Politics are a key ingredient in any Godard film and Week End was one of the first of his films in which his Marxist beliefs come into sharp focus. One lengthy sequence has two refuse collectors deliver a lengthy diatribe against Western Imperialism (but, true to form, focusses on the face of the listener rather than the speaker each time) and in Godard’s world, the classes are constantly at war with each, to the point where society itself is on the brink of collapse. Cars have become not only the ultimate status symbol but also the ultimate weapon, spreading death and violence wherever they go. The roads travelled by the couple on their bizarre journey are littered with the bodies of the dead and peppered with insane, gun-happy, philosophising – perhaps even magical – hippie hitchhikers (“I’m here to inform these modern times of the grammatical era’s end, and the beginning of flamboyance, especially in cinema”).

Goddard has little faith in or love for the human race and the film is shot through with a heavy does of cynicism and misanthropy. He sees us as just a hairbreadth away from total social collapse, a world in which the trigger-happy cannibal hippie clan that Corinne and Roland fall foul of at the end. Week End sometimes feels like the story is playing out in a fictional world at some point between the end of David Cronenberg’s 1996 adaptation of Crash and five minutes before the start of Mad Max (1979).

Week End is a transitional film in Goddard’s filmography. As the “fin du cinema” caption suggests, it marked the end of the director’s narrative film period (not exactly traditional by any means but at least a time when he made films with some identifiable elements from mainstream cinema) and the start of something even more wayward, the start of a period where the films became increasingly vehicles for his radical revolutionary ideology. Un film comme les autres/A Film Like Any Other (1968) for example continued the automotive theme (it’s set in a car factory) but was largely concerned with revolutionary students debating with the workers.
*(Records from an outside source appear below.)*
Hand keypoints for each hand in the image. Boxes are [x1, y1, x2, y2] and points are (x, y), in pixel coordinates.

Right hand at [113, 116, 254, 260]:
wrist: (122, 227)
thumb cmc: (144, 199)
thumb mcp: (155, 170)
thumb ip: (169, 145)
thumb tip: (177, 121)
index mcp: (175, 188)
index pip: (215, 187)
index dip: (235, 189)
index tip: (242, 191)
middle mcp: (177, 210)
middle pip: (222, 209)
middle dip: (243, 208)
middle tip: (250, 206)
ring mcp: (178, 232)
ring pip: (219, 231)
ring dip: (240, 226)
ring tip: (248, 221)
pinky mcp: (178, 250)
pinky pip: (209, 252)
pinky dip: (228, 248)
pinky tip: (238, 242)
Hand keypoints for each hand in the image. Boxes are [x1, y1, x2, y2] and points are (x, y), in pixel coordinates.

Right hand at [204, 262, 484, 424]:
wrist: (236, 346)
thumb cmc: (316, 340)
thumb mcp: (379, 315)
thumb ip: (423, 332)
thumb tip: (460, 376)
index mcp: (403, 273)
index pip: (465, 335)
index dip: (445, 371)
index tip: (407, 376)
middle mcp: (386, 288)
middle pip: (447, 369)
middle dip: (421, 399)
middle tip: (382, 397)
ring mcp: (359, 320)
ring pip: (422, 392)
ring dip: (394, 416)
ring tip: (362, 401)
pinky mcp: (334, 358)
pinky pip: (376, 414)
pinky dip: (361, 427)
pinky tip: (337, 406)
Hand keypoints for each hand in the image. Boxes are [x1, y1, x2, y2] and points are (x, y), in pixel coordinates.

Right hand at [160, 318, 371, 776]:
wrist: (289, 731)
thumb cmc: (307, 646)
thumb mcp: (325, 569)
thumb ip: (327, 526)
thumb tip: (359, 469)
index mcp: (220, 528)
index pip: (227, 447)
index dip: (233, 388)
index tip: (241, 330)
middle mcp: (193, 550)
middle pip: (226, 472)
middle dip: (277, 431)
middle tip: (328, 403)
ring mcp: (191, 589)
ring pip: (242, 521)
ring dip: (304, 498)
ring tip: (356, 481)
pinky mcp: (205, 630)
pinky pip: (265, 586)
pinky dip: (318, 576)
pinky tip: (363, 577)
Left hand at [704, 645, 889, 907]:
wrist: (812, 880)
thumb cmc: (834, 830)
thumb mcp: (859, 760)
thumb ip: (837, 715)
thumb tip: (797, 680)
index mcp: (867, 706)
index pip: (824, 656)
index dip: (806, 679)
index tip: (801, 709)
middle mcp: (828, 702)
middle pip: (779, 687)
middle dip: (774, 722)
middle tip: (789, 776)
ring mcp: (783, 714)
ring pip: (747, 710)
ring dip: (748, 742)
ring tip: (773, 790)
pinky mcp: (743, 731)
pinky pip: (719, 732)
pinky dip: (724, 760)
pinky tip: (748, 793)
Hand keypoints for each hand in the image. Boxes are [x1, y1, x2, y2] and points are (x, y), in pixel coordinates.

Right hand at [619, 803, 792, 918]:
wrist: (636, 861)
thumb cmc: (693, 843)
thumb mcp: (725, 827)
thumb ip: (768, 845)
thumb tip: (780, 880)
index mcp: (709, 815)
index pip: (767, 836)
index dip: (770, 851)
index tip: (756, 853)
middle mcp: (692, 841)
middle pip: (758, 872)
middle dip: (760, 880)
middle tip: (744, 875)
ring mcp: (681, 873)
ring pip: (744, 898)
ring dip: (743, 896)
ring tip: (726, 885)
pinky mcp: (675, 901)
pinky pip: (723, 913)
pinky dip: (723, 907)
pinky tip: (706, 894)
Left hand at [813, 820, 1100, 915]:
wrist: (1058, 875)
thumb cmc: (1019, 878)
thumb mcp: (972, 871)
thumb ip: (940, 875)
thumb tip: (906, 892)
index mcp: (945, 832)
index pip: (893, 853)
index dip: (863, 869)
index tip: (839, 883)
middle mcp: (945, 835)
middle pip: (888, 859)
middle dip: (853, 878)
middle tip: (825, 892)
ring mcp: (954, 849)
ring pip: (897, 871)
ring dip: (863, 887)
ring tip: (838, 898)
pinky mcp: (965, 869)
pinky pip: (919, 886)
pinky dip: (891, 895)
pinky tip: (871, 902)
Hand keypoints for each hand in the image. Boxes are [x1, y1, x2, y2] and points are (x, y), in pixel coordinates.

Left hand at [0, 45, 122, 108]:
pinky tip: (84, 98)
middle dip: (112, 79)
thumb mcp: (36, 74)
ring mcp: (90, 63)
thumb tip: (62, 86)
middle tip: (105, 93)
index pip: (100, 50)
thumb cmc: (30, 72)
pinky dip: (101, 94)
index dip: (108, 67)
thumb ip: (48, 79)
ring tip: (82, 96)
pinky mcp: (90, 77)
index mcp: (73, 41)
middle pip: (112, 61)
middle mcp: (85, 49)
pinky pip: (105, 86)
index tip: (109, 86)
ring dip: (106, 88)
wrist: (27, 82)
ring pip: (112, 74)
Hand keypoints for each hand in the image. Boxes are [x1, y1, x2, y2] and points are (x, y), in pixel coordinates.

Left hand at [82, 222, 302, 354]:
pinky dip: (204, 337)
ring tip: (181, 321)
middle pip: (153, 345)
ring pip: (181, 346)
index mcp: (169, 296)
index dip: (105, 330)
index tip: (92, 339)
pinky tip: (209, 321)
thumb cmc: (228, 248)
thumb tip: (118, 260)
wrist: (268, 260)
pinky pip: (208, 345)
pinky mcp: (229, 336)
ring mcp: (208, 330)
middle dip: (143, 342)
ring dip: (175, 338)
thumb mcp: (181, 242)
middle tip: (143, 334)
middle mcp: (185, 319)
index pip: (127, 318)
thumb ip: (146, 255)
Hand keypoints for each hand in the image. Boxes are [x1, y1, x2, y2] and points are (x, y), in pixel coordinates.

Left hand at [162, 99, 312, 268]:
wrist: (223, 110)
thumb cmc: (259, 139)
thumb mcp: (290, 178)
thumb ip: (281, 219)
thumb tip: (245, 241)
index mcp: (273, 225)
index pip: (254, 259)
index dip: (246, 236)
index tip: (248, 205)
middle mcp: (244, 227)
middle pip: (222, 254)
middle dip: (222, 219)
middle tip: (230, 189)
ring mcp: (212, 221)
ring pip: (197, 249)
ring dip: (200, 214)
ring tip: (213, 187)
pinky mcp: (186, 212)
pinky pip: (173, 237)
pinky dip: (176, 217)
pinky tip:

How you react to Week End will largely depend on how closely you align with Godard’s politics, whether or not you can accept his challenging rewriting of the rules of filmmaking and your tolerance for dialogue that really is quite pretentious at times. It’s a difficult film but a fascinating one, alternately tedious, infuriating and engrossing. It’s certainly not your usual drama about a dysfunctional relationship, dallying with horror, science fiction, surrealism and something quite unclassifiable as Godard very publicly struggles with the cinema in general and with the New Wave that he’d become the figurehead for in particular. It’s not the best place to start with Godard if you’re new to the director – his debut, À bout de souffle/Breathless (1960), Bande à part/Band of Outsiders (1964) or the science fiction film noir Alphaville (1965) might be better launching pads – but it’s certainly one to seek out for Godard’s extraordinary attempts to press the self-destruct button on his career thus far.